Print nothing but the lines below starting at the line that holds "I was wondering, if given the opportunit" and ending at the line that holds "Disc Set, 244 ft/lbs Capacity, 8.4375in", including both, each exactly as written.

————

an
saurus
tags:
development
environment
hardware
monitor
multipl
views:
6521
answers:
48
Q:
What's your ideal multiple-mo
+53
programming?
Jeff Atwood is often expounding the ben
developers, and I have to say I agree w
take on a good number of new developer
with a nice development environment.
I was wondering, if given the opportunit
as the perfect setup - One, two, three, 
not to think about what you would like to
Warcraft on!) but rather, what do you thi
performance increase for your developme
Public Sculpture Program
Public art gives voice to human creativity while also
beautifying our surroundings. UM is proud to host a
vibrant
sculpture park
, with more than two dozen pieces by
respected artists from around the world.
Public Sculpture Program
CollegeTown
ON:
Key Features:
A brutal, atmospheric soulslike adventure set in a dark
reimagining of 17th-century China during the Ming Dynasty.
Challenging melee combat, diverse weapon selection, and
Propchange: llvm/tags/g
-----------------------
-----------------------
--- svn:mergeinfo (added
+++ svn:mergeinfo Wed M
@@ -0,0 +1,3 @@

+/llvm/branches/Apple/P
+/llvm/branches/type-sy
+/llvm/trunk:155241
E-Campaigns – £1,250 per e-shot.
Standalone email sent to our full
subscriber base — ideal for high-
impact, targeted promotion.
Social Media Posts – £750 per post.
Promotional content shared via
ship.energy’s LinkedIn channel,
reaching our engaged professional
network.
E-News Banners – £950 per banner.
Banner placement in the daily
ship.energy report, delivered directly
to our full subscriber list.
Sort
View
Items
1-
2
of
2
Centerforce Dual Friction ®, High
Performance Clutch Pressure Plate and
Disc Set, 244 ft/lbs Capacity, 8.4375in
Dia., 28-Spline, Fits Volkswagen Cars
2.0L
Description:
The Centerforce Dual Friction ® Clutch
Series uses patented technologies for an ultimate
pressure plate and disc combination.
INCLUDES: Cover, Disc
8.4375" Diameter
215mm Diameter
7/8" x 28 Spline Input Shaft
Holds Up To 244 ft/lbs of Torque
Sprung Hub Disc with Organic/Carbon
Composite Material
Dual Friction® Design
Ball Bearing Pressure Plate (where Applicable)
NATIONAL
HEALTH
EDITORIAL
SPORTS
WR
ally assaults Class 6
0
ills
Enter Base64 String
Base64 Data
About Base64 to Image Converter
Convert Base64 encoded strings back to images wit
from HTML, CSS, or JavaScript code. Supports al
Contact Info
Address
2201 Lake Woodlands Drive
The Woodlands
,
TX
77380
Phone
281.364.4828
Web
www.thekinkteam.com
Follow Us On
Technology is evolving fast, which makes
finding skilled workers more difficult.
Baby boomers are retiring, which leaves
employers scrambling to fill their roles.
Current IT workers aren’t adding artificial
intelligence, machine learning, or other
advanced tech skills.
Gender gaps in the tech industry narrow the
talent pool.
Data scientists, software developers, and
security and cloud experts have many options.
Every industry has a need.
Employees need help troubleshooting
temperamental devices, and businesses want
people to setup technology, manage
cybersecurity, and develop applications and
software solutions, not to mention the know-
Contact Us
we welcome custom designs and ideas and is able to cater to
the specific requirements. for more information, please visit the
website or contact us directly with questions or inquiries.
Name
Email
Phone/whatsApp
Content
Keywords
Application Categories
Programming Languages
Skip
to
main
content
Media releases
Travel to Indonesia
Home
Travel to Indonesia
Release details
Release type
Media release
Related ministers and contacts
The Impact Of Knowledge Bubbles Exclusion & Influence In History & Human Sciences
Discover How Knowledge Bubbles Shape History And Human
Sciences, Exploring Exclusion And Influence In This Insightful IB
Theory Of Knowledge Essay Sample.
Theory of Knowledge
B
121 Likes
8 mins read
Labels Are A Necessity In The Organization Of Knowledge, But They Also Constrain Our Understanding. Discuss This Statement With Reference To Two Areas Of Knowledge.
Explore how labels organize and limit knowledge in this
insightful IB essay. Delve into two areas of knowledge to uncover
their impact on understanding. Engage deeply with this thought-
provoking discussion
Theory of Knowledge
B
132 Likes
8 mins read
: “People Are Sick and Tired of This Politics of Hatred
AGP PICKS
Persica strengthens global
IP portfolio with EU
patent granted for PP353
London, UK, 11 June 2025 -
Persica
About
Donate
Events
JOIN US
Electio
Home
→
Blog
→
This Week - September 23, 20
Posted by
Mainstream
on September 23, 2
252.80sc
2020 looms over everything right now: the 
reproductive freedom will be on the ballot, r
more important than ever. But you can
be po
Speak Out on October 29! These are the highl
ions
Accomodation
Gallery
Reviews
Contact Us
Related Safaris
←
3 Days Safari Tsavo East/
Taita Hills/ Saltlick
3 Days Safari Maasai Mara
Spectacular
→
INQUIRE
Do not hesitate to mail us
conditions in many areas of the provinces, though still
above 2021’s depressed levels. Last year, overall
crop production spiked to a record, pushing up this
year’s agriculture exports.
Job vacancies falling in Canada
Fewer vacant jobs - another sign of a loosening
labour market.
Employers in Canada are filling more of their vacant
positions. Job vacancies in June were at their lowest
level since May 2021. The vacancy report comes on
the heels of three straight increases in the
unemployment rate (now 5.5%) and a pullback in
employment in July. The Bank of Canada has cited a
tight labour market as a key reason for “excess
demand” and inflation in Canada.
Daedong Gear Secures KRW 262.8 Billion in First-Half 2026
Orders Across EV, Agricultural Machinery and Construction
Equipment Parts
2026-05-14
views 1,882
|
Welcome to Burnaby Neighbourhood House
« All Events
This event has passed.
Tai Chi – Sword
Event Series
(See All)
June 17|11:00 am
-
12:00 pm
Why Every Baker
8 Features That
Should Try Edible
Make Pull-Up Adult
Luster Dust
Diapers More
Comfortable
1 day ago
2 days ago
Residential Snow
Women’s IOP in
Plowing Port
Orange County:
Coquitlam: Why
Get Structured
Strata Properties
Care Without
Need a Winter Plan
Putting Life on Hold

————

**Exercise answer**.
I was wondering, if given the opportunit
as the perfect setup - One, two, three, 
not to think about what you would like to
Warcraft on!) but rather, what do you thi
performance increase for your developme
Public Sculpture Program
Public art gives voice to human creativity while also
beautifying our surroundings. UM is proud to host a
vibrant
sculpture park
, with more than two dozen pieces by
respected artists from around the world.
Public Sculpture Program
CollegeTown
ON:
Key Features:
A brutal, atmospheric soulslike adventure set in a dark
reimagining of 17th-century China during the Ming Dynasty.
Challenging melee combat, diverse weapon selection, and
Propchange: llvm/tags/g
-----------------------
-----------------------
--- svn:mergeinfo (added
+++ svn:mergeinfo Wed M
@@ -0,0 +1,3 @@

+/llvm/branches/Apple/P
+/llvm/branches/type-sy
+/llvm/trunk:155241
E-Campaigns – £1,250 per e-shot.
Standalone email sent to our full
subscriber base — ideal for high-
impact, targeted promotion.
Social Media Posts – £750 per post.
Promotional content shared via
ship.energy’s LinkedIn channel,
reaching our engaged professional
network.
E-News Banners – £950 per banner.
Banner placement in the daily
ship.energy report, delivered directly
to our full subscriber list.
Sort
View
Items
1-
2
of
2
Centerforce Dual Friction ®, High
Performance Clutch Pressure Plate and
Disc Set, 244 ft/lbs Capacity, 8.4375in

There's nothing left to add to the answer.